Question

The electrons cannot exist inside the nucleus because
(A) De broglie wavelength associated with electron decay is much less than the size of the nucleus
(B) De broglie wavelength associated with electron decay is much greater than the size of the nucleus
(C) De broglie wavelength associated with electron decay in equal to the size of the nucleus
(D) Negative charge cannot exist in nucleus

Answer 1

Hint:The de broglie wavelength by the wave particle duality is a wavelength which has been manifested in all the objects in quantum mechanics. It tends to determine the probability density of finding the object at a point given the configuration of space.
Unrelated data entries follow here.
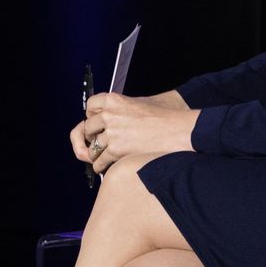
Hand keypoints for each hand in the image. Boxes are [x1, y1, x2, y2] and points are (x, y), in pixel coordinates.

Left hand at [71, 90, 196, 174]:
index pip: (90, 106)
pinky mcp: (117, 149)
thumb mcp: (140, 103)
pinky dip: (99, 165)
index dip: (91, 115)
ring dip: (95, 154)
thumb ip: (121, 109)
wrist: (178, 129)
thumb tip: (108, 119)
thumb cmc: (164, 116)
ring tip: (99, 158)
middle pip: (88, 127)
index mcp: (114, 99)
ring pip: (92, 146)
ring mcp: (112, 132)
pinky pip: (99, 160)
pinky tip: (103, 167)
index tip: (94, 122)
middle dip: (91, 136)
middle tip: (96, 142)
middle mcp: (110, 114)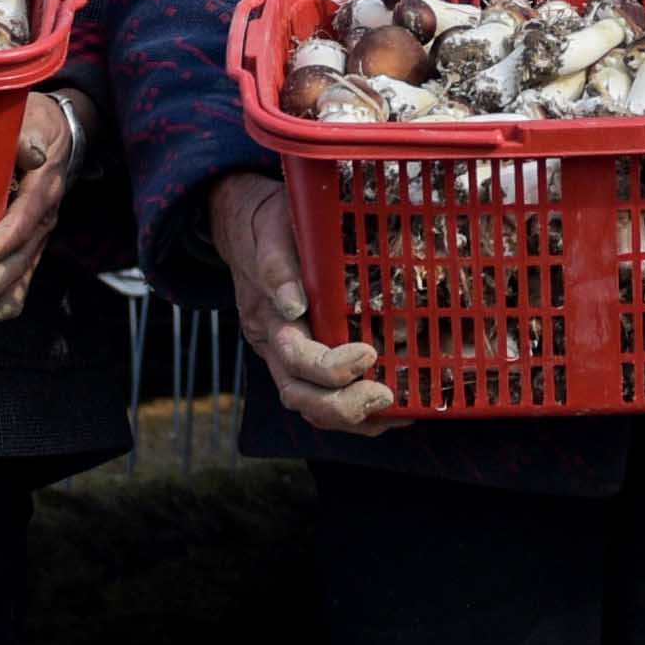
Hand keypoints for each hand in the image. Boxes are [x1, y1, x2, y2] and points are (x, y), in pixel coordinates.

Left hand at [0, 90, 81, 322]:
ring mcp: (33, 245)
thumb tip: (29, 152)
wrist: (59, 138)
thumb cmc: (35, 127)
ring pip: (16, 288)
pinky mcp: (24, 255)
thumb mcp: (32, 120)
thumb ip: (26, 136)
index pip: (22, 227)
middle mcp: (41, 225)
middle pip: (17, 267)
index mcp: (42, 193)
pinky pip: (13, 292)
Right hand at [208, 170, 394, 434]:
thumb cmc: (270, 225)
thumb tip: (292, 305)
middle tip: (385, 396)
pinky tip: (392, 409)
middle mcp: (275, 347)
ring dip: (352, 418)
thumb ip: (278, 266)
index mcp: (268, 319)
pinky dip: (357, 414)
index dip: (330, 367)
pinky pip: (326, 398)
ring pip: (312, 407)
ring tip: (395, 410)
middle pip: (299, 396)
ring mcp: (287, 359)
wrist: (250, 228)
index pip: (294, 358)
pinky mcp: (305, 362)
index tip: (368, 352)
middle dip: (342, 406)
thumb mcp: (273, 231)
The de broglie wavelength has been inversely proportional to that of momentum.

Complete step-by-step answer: We will use the Heisenberg uncertainty principle here for solving this question. The formula for this is:
$\Delta x\Delta P\underline > \dfrac{h}{{4\pi }}$
So now the approximate value for momentum will be:
$\Delta P\underline > \dfrac{h}{{4\pi \Delta x}}$
So this $\Delta x$can be equal to ${10^{ - 15}}$m as we are talking about inside the nucleus here.
So the formula for de broglie wavelength is :
$\lambda = \dfrac{h}{P}$
So we can approximate the value of momentum as:
$P \approx \dfrac{h}{{4\pi \Delta x}}$
So now the de broglie wavelength will be the following on substituting the momentum we get :
$\lambda = \dfrac{h}{{\dfrac{h}{{4\pi \Delta x}}}}$
$\lambda \approx 4\pi \Delta x$
Here we see that the de broglie wavelength is more than the size of the nucleus ($\Delta x$)

So the correct option is option B.

Note:The heisenberg uncertainty principle says that it is not possible for determining the position and velocity of the particle simultaneously. This principle arises from the duality of the wave. Each particle is associated with a wave as each particle has a wave-like behaviour.